### Records contained in a dataset
= = =
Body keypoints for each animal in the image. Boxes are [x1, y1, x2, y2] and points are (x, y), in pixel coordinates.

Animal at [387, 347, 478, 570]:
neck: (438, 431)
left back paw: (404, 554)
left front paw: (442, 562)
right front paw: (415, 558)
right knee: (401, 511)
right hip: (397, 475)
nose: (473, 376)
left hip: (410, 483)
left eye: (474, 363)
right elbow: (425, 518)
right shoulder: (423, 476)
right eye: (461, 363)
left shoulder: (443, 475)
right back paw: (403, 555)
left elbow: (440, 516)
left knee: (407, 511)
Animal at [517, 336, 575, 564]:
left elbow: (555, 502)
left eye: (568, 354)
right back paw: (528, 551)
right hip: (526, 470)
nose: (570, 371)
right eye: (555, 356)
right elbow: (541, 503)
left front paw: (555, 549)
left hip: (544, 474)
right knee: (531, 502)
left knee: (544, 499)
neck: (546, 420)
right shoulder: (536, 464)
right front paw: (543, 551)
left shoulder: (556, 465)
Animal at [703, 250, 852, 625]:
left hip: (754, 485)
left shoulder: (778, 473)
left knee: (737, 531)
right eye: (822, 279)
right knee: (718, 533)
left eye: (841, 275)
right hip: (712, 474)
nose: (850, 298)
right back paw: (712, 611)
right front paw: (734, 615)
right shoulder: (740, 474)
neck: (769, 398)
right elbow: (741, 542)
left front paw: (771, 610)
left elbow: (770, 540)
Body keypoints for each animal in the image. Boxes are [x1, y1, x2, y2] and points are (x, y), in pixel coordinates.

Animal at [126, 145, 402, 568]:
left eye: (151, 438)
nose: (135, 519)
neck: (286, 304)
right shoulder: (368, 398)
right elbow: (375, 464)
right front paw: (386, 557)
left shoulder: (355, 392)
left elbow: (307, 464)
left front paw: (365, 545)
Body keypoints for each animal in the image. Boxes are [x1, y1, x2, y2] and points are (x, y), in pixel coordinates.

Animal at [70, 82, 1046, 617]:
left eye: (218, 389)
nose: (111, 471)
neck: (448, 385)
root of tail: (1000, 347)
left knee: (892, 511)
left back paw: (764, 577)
= = =
### WORK ORDER
Quote exactly the first line of the entries and every line after it, stopping with the line that contains "right hip: (397, 475)".

### TASK OUTPUT
Body keypoints for each animal in the image. Boxes are [x1, y1, x2, y2] and points are (x, y), in pixel coordinates.

Animal at [387, 347, 478, 570]:
neck: (438, 431)
left back paw: (404, 554)
left front paw: (442, 562)
right front paw: (415, 558)
right knee: (401, 511)
right hip: (397, 475)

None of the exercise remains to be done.